On Fri, Mar 14, 2014 at 6:11 AM, Ulrich Windl
<[email protected]> wrote:
>> There's of course a maintenance cost for using DNs as references - when DNs
>> are changed, you might also need to change every entry that references them,
>> which makes updates more expensive. But again, that's part of the LDAP
>> design:
>> writes can be more expensive, because reads must be as fast as possible.
>
> I tend to disagree: I think the DIT designers mixed up names and IDs right 
> from the beginning. I guess that's why every entry has a DN, and not a DID 
> (Distinquished ID). To me it seems that did not foresee that a DN might 
> change. Maybe it was due to UUIDs not being used at that time. Today you can 
> learn for the web trackers how to manage IDs correctly ;-)
>
> Maybe they new the DIT schema would be less attractive if you had 
> "non-speaking" DIDs instead of DNs rich of semantics.

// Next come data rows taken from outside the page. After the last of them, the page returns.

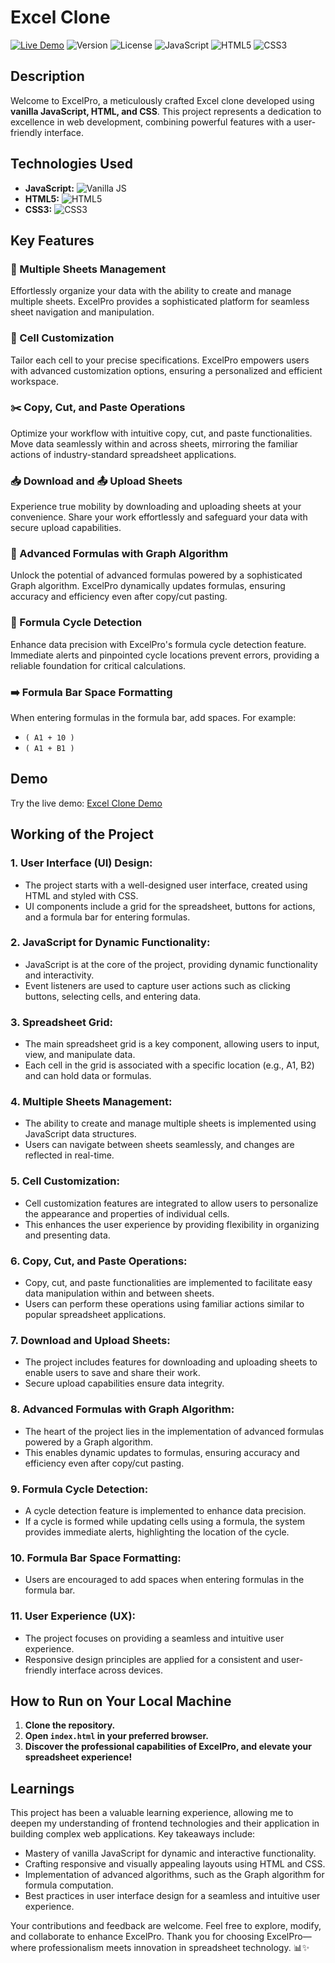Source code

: # Excel Clone

[![Live Demo](https://img.shields.io/badge/demo-online-green.svg)](https://an-excel-clone.netlify.app/)
![Version](https://img.shields.io/badge/version-1.0.0-blue.svg)
![License](https://img.shields.io/badge/license-MIT-green.svg)
![JavaScript](https://img.shields.io/badge/javascript-vanilla-yellow.svg)
![HTML5](https://img.shields.io/badge/html5-orange.svg)
![CSS3](https://img.shields.io/badge/css3-blue.svg)

## Description

Welcome to ExcelPro, a meticulously crafted Excel clone developed using **vanilla JavaScript, HTML, and CSS**. This project represents a dedication to excellence in web development, combining powerful features with a user-friendly interface.

## Technologies Used

- **JavaScript:** ![Vanilla JS](https://img.shields.io/badge/javascript-vanilla-yellow.svg)
- **HTML5:** ![HTML5](https://img.shields.io/badge/html5-orange.svg)
- **CSS3:** ![CSS3](https://img.shields.io/badge/css3-blue.svg)

## Key Features

### 📂 Multiple Sheets Management
Effortlessly organize your data with the ability to create and manage multiple sheets. ExcelPro provides a sophisticated platform for seamless sheet navigation and manipulation.

### 🎨 Cell Customization
Tailor each cell to your precise specifications. ExcelPro empowers users with advanced customization options, ensuring a personalized and efficient workspace.

### ✂️ Copy, Cut, and Paste Operations
Optimize your workflow with intuitive copy, cut, and paste functionalities. Move data seamlessly within and across sheets, mirroring the familiar actions of industry-standard spreadsheet applications.

### 📥 Download and 📤 Upload Sheets
Experience true mobility by downloading and uploading sheets at your convenience. Share your work effortlessly and safeguard your data with secure upload capabilities.

### 🧮 Advanced Formulas with Graph Algorithm
Unlock the potential of advanced formulas powered by a sophisticated Graph algorithm. ExcelPro dynamically updates formulas, ensuring accuracy and efficiency even after copy/cut pasting.

### 🔄 Formula Cycle Detection
Enhance data precision with ExcelPro's formula cycle detection feature. Immediate alerts and pinpointed cycle locations prevent errors, providing a reliable foundation for critical calculations.

### ➡️ Formula Bar Space Formatting
When entering formulas in the formula bar, add spaces. For example:
- `( A1 + 10 )`
- `( A1 + B1 )`

## Demo

Try the live demo: [Excel Clone Demo](https://an-excel-clone.netlify.app/)


## Working of the Project

### 1. **User Interface (UI) Design:**
   - The project starts with a well-designed user interface, created using HTML and styled with CSS.
   - UI components include a grid for the spreadsheet, buttons for actions, and a formula bar for entering formulas.

### 2. **JavaScript for Dynamic Functionality:**
   - JavaScript is at the core of the project, providing dynamic functionality and interactivity.
   - Event listeners are used to capture user actions such as clicking buttons, selecting cells, and entering data.

### 3. **Spreadsheet Grid:**
   - The main spreadsheet grid is a key component, allowing users to input, view, and manipulate data.
   - Each cell in the grid is associated with a specific location (e.g., A1, B2) and can hold data or formulas.

### 4. **Multiple Sheets Management:**
   - The ability to create and manage multiple sheets is implemented using JavaScript data structures.
   - Users can navigate between sheets seamlessly, and changes are reflected in real-time.

### 5. **Cell Customization:**
   - Cell customization features are integrated to allow users to personalize the appearance and properties of individual cells.
   - This enhances the user experience by providing flexibility in organizing and presenting data.

### 6. **Copy, Cut, and Paste Operations:**
   - Copy, cut, and paste functionalities are implemented to facilitate easy data manipulation within and between sheets.
   - Users can perform these operations using familiar actions similar to popular spreadsheet applications.

### 7. **Download and Upload Sheets:**
   - The project includes features for downloading and uploading sheets to enable users to save and share their work.
   - Secure upload capabilities ensure data integrity.

### 8. **Advanced Formulas with Graph Algorithm:**
   - The heart of the project lies in the implementation of advanced formulas powered by a Graph algorithm.
   - This enables dynamic updates to formulas, ensuring accuracy and efficiency even after copy/cut pasting.

### 9. **Formula Cycle Detection:**
   - A cycle detection feature is implemented to enhance data precision.
   - If a cycle is formed while updating cells using a formula, the system provides immediate alerts, highlighting the location of the cycle.

### 10. **Formula Bar Space Formatting:**
   - Users are encouraged to add spaces when entering formulas in the formula bar.

### 11. **User Experience (UX):**
   - The project focuses on providing a seamless and intuitive user experience.
   - Responsive design principles are applied for a consistent and user-friendly interface across devices.

## How to Run on Your Local Machine

1. **Clone the repository.**
2. **Open `index.html` in your preferred browser.**
3. **Discover the professional capabilities of ExcelPro, and elevate your spreadsheet experience!**

## Learnings

This project has been a valuable learning experience, allowing me to deepen my understanding of frontend technologies and their application in building complex web applications. Key takeaways include:

- Mastery of vanilla JavaScript for dynamic and interactive functionality.
- Crafting responsive and visually appealing layouts using HTML and CSS.
- Implementation of advanced algorithms, such as the Graph algorithm for formula computation.
- Best practices in user interface design for a seamless and intuitive user experience.


Your contributions and feedback are welcome. Feel free to explore, modify, and collaborate to enhance ExcelPro. Thank you for choosing ExcelPro—where professionalism meets innovation in spreadsheet technology. 📊✨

But that virtual 
> attractiveness seems to be a major problem: What happens if "dn: cn=Jane 
> Smith, ou=people, o=example.org" gets married or divorced?
>

Maybe I'm confused here but isn't that what modrdn and moddn are for??
These two opetarions _do not_ change the entryUUID, but many popular
tools do because they do not use modrdn and moddn but rather delete
and re-create effectively changing the entryUUID.